Given that much of the work you will do with awk will involve the processing of records, awk provides a notation for the fast and efficient identification of fields. The fields of the current record are referred to by the field variables $1, $2, ..., $NF. Field variables share all of the properties of other variables: they can be used in arithmetic or string operations, and they can have values assigned to them. So, for example, you can divide the second field of the file countries by 1000 to convert the area from thousands to millions of square miles:

   { $2 /= 1000; print }
You can also assign a new string to a field:
   $4 == "Africa"   { $4 = "South" }
Fields can be accessed by expressions. For example, $(NF-1) is the second to last field of the current record.
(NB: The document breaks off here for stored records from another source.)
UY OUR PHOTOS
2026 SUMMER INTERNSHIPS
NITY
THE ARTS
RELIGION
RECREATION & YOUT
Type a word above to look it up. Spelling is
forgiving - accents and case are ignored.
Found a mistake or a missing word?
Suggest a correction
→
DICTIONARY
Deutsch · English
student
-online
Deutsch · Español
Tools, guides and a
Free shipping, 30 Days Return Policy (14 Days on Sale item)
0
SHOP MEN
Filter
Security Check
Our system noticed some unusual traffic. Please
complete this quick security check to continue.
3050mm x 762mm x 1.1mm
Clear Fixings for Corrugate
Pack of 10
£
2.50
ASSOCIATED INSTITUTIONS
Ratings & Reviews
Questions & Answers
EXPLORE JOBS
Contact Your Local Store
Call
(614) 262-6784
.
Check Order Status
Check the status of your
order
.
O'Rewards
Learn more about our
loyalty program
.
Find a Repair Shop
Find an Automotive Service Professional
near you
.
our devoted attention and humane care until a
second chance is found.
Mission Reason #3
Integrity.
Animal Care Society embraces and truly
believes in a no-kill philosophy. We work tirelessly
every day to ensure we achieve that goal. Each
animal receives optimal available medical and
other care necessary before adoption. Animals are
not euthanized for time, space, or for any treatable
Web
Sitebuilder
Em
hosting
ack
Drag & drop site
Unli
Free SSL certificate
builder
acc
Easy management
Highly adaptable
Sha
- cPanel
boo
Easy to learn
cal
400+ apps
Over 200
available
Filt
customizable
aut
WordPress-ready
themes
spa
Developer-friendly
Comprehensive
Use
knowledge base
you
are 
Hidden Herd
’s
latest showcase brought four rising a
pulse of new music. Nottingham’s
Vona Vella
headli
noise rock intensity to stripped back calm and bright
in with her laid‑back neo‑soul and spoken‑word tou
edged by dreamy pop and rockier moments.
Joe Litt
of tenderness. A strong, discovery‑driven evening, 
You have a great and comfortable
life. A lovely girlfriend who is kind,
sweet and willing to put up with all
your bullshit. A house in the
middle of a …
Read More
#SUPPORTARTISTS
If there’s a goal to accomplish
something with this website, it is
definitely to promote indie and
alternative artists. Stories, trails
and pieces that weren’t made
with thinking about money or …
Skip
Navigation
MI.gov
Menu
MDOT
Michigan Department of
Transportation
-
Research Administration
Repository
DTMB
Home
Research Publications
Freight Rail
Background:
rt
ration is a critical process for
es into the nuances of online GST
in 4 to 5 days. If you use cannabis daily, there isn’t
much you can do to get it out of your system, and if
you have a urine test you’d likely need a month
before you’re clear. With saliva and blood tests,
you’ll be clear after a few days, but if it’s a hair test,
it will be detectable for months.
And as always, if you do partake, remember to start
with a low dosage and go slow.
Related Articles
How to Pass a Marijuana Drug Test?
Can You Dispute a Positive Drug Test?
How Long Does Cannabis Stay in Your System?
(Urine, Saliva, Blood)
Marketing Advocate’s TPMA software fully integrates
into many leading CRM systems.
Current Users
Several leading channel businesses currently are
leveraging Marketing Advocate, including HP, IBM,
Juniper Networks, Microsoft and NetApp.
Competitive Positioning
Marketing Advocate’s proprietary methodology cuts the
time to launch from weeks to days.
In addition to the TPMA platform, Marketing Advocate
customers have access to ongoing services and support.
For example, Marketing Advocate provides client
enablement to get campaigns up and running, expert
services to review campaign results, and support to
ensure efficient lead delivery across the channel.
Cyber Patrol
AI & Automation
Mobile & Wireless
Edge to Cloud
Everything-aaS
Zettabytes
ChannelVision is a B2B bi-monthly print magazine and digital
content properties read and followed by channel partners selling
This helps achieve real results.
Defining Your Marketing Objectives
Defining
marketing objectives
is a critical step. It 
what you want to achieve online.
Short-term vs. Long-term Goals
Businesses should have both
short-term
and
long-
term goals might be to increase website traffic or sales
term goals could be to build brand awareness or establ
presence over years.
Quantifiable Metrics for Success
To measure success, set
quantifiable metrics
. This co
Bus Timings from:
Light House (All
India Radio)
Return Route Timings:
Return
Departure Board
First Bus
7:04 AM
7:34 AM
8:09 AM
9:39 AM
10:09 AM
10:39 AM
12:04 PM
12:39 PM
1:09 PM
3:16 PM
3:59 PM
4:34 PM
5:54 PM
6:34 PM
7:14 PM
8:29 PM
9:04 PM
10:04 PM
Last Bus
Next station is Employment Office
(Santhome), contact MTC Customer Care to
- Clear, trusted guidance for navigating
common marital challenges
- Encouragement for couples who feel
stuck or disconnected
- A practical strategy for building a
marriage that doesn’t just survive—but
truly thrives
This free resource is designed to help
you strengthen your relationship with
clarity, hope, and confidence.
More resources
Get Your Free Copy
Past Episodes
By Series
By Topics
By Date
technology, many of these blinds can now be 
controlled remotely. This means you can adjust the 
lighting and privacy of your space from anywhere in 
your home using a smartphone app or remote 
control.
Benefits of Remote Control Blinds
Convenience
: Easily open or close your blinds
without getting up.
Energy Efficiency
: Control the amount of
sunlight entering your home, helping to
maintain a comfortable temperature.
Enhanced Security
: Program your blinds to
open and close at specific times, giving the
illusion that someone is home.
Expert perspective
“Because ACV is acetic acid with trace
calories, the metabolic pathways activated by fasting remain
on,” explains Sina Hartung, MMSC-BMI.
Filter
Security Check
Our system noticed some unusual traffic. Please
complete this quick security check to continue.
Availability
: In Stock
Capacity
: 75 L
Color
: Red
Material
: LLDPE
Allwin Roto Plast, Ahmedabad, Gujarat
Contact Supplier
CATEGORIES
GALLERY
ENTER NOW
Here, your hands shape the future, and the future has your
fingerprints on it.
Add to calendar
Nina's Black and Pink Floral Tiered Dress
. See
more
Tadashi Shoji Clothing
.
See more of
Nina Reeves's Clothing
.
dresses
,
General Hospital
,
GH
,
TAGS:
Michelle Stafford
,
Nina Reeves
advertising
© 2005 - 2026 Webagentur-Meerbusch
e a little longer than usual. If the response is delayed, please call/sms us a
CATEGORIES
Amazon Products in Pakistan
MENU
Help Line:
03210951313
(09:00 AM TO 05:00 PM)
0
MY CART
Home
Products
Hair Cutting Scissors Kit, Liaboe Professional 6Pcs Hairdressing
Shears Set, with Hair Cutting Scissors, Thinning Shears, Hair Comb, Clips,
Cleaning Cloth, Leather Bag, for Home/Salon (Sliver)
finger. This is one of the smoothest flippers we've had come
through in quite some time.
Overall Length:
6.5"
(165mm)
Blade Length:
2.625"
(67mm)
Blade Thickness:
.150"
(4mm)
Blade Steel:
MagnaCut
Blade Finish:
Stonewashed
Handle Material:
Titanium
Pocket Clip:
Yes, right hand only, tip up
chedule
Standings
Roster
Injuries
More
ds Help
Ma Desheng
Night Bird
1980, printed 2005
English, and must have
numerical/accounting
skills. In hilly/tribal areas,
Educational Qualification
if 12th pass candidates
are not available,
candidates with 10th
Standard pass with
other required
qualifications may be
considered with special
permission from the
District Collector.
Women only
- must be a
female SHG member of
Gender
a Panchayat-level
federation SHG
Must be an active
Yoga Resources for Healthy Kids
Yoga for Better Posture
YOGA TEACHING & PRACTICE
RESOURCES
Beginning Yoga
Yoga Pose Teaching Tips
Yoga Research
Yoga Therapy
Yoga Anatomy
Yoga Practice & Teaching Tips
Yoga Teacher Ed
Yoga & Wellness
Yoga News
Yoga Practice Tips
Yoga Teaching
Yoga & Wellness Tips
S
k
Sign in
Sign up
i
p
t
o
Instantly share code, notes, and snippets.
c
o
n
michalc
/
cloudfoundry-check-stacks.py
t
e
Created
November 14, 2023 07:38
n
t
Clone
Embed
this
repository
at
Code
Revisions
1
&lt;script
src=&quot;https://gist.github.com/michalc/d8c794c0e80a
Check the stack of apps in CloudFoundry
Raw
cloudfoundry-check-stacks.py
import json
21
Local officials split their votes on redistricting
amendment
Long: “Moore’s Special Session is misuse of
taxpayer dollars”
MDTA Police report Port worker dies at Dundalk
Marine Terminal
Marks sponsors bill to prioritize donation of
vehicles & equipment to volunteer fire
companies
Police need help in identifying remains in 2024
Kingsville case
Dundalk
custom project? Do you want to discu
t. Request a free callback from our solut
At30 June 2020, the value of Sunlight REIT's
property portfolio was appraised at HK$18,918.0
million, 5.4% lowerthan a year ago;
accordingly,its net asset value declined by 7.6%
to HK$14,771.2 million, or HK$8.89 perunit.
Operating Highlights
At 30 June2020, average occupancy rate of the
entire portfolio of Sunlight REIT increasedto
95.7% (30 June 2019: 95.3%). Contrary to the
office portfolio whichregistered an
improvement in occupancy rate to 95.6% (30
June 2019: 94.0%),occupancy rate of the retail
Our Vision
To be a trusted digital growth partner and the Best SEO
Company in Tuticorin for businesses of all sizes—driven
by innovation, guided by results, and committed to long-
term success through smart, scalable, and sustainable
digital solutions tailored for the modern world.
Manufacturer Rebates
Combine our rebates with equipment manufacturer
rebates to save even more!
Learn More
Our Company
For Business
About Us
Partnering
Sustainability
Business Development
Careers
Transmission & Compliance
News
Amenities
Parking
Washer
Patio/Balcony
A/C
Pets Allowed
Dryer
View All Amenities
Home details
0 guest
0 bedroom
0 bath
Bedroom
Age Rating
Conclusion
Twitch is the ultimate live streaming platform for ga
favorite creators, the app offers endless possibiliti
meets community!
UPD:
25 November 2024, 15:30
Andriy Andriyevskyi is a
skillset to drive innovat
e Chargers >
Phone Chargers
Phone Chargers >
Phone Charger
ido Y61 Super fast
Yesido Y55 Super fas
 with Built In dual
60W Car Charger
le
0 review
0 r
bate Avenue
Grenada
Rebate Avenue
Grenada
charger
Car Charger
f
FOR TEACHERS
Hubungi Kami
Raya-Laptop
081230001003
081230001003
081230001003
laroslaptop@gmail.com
For example:
   $4 ~/Asia/ { print $(NF-1) }
This program prints the penultimate field (population) for each record in the file countries whose fourth field contains the string ``Asia''. (Omitting the parentheses causes a series of strings reading ``-1'' to be printed.)

A field variable referring to a nonexistent field, for example, $(NF+1), has as its initial value the empty string. A new field can be created, however, by assigning a value to it. For example, the following program invoked on the file countries creates a fifth field giving the population density:

   BEGIN  { FS = OFS = "\t" }
          { $5 = 1000 * $3 / $2; print }
This program adds a fifth column to the output. In the case of Canada, this would read ``6.23053''.

The number of fields may vary from record to record, but there is a limit of 100 fields per record.